Since the beginning of the pandemic, some scholars have started to wonder whether such restrictive understanding of the rule needed to be rethought in order to cope with the situation created by COVID-19.
The Court of Rome chose a different route.
Good faith
According to the claimant, the duty of good faith warrants a general remodulation of the obligations assumed under a contract that predates an exceptional change in circumstances. To this end, the claimant also argued that the duty of good faith implies a general obligation to renegotiate long-term contracts affected by exceptional and unforeseeable events.
The Court did not fully address this last point. It concluded that, although important, the duty of good faith cannot go as far as to materially affect the main obligations of the parties (such as the one to pay rent under a lease agreement).
According to the Court of Rome, a different approach would not be supported by the case law and would, in an unduly manner, undermine the stability and predictability of the agreement.
Impossibility
Pursuant to the old maxim 'nobody can be held to the impossible', when the obligation becomes objectively impossible, it ceases to exist.
To this end, the impossibility must come from a supervening and unforeseeable circumstance that is not attributable to the debtor.
If the impossibility is partial, the debtor is only bound by the portion of the obligation that is still possible.
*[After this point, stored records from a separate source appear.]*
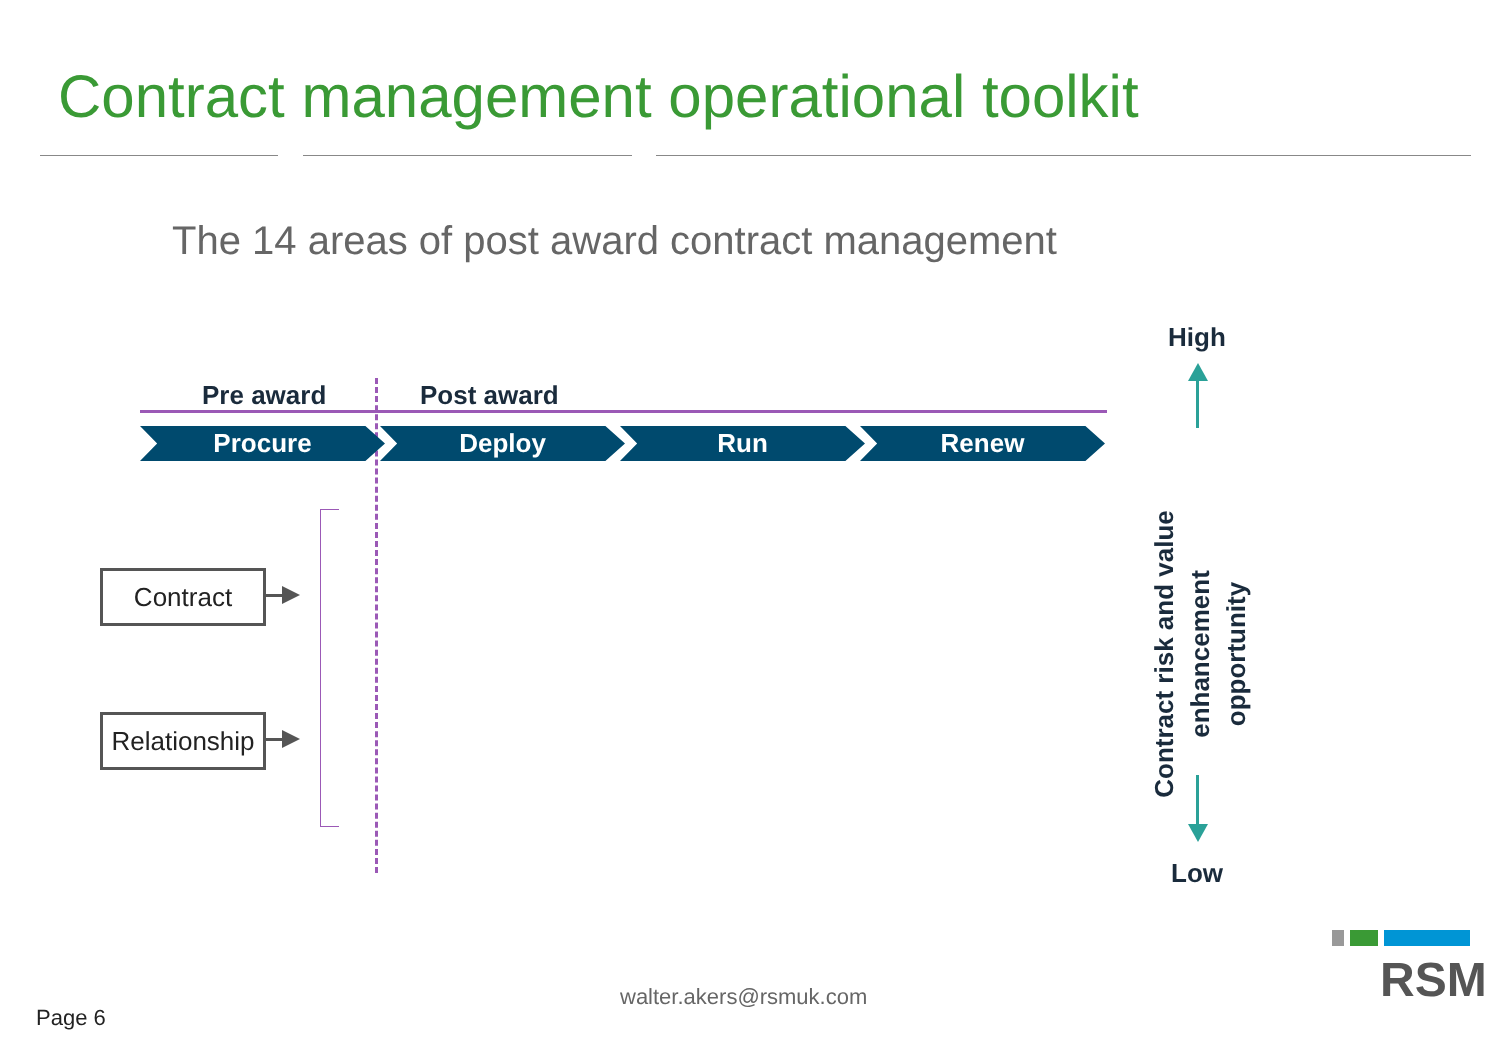Contract management operational toolkit
The 14 areas of post award contract management
Pre award Post award
Procure Deploy Run Renew
Contract
Relationship
High
Contract risk and value enhancement opportunity
Low
walter.akers@rsmuk.com
Page 6
RSM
In reciprocal contracts, the result will be either the automatic termination of the entire contract (in case of complete impossibility) or a reduction of the counterparty’s obligation (in case of partial impossibility).
The common opinion holds that these principles do not apply to payment obligations as these can hardly become ‘objectively’ impossible. Applying this logic, some scholars, and the defendant in the case, argued that commercial tenants cannot be discharged from their contractual payment obligation despite the forced closure of their shops.
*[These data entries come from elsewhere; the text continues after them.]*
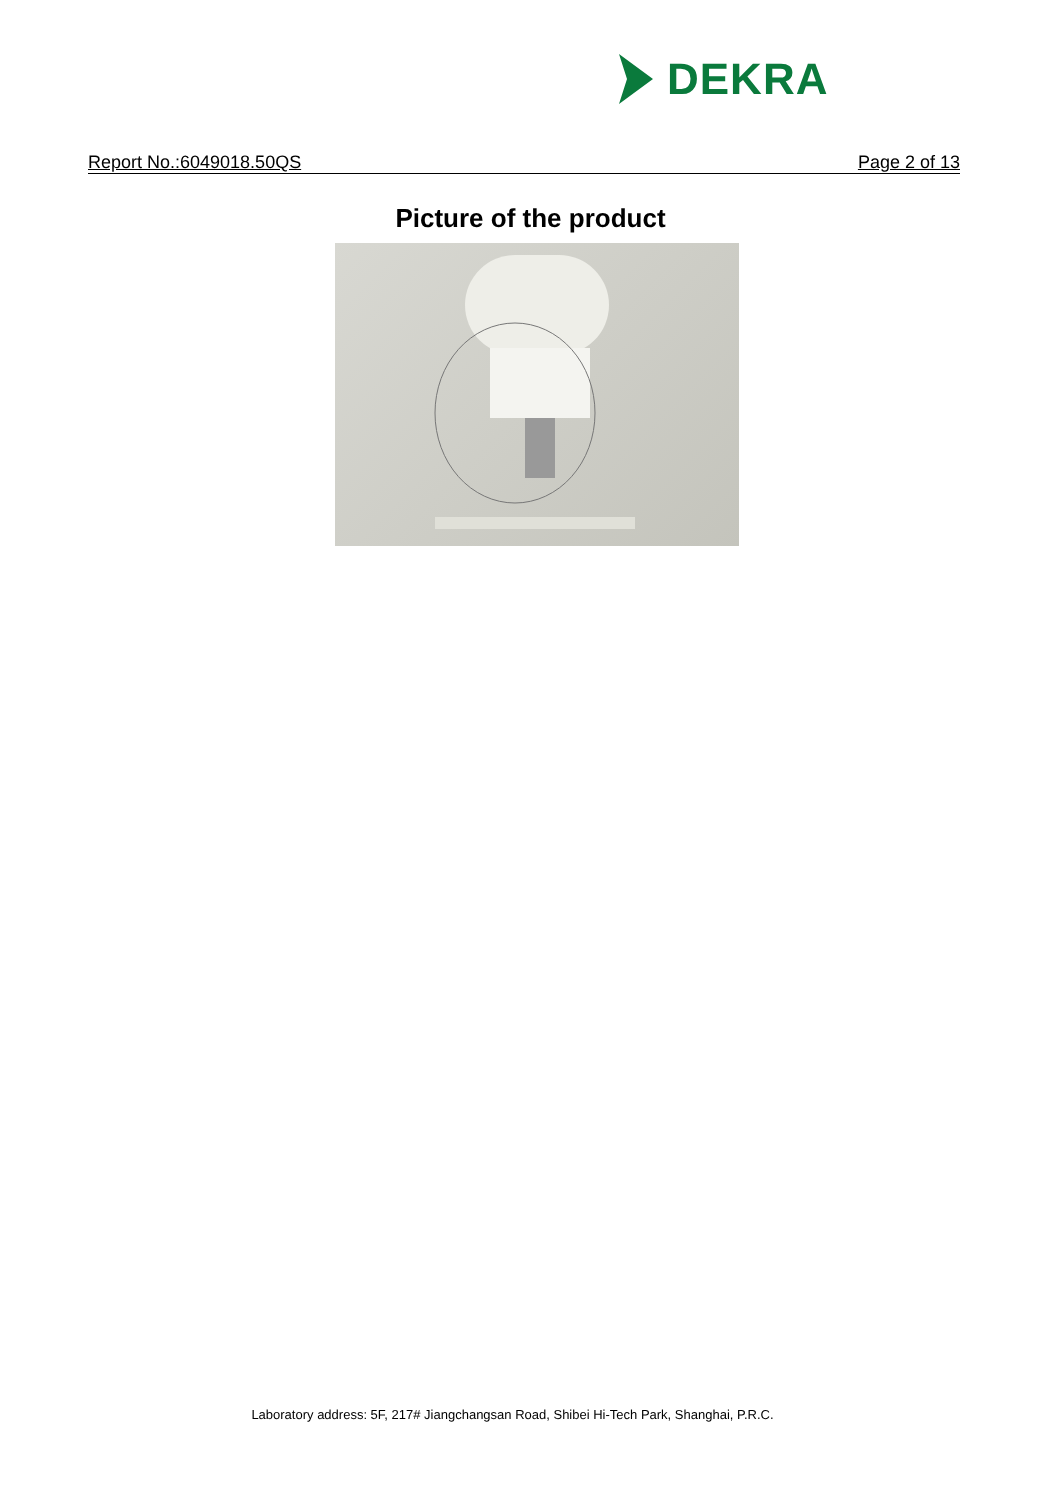DEKRA
Report No.:6049018.50QS Page 2 of 13
Picture of the product
Laboratory address: 5F, 217# Jiangchangsan Road, Shibei Hi-Tech Park, Shanghai, P.R.C.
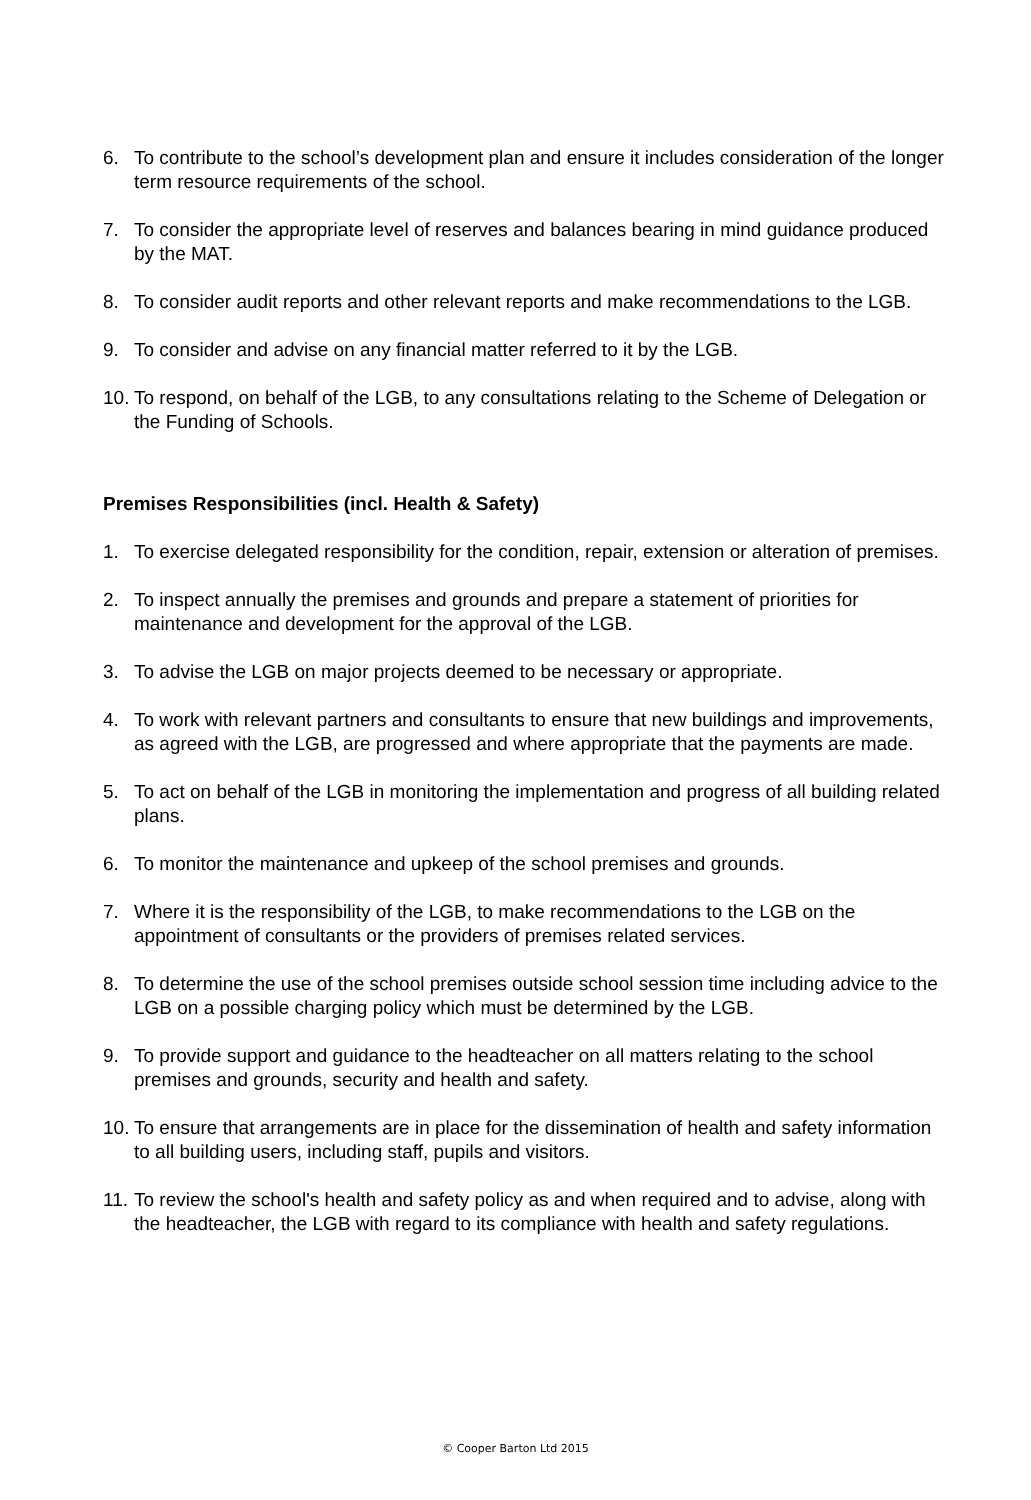6. To contribute to the school’s development plan and ensure it includes consideration of the longer term resource requirements of the school.
7. To consider the appropriate level of reserves and balances bearing in mind guidance produced by the MAT.
8. To consider audit reports and other relevant reports and make recommendations to the LGB.
9. To consider and advise on any financial matter referred to it by the LGB.
10. To respond, on behalf of the LGB, to any consultations relating to the Scheme of Delegation or the Funding of Schools.
Premises Responsibilities (incl. Health & Safety)
1. To exercise delegated responsibility for the condition, repair, extension or alteration of premises.
2. To inspect annually the premises and grounds and prepare a statement of priorities for maintenance and development for the approval of the LGB.
3. To advise the LGB on major projects deemed to be necessary or appropriate.
4. To work with relevant partners and consultants to ensure that new buildings and improvements, as agreed with the LGB, are progressed and where appropriate that the payments are made.
5. To act on behalf of the LGB in monitoring the implementation and progress of all building related plans.
6. To monitor the maintenance and upkeep of the school premises and grounds.
7. Where it is the responsibility of the LGB, to make recommendations to the LGB on the appointment of consultants or the providers of premises related services.
8. To determine the use of the school premises outside school session time including advice to the LGB on a possible charging policy which must be determined by the LGB.
9. To provide support and guidance to the headteacher on all matters relating to the school premises and grounds, security and health and safety.
10. To ensure that arrangements are in place for the dissemination of health and safety information to all building users, including staff, pupils and visitors.
11. To review the school's health and safety policy as and when required and to advise, along with the headteacher, the LGB with regard to its compliance with health and safety regulations.
© Cooper Barton Ltd 2015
The Court of Rome took a different perspective. What the lockdown made impossible is not the obligation of the tenant to pay the rent, but rather the obligation of the landlord to provide and maintain the premise fit for the agreed purpose (ie to host a commercial activity). This obligation stems from the law and is usually specifically incorporated into the contract, as in the case at hand.
The conclusion reached by the Court is that the lockdown gave rise to a peculiar type of partial and temporary impossibility: partial because, unlike the obligation to maintain the leased premise fit for the agreed purpose, the landlord could still comply with its obligation to let the tenant use the premise (as storage, for example); temporary because, since the beginning, the impossibility had been limited in time and ended (at this stage) on 18 May 2020.
The partial impossibility (and extinction) of the landlord’s obligation determines the corresponding reduction of the tenant’s obligation to pay the rent, in order to restore the balance between the position of the parties.
According to the Court, the reduction must be done taking into account:
- the fact that the tenant kept the premises during the lockdown; and
- the remaining usage of the premises open to the tenant.
In the case at hand, the Court found that the reduction amounted to 70 per cent of the rent.
Ultimately, the claim was rejected by the Court of Rome for lack of urgency (periculum in mora). Nevertheless, the key takeaway from the Order remains that, given the lockdown imposed by the government, commercial tenants may successfully claim a reduction of the rent payable under the lease.
Other courts appear to be taking similar stances in other interim proceedings so more cases are expected to follow.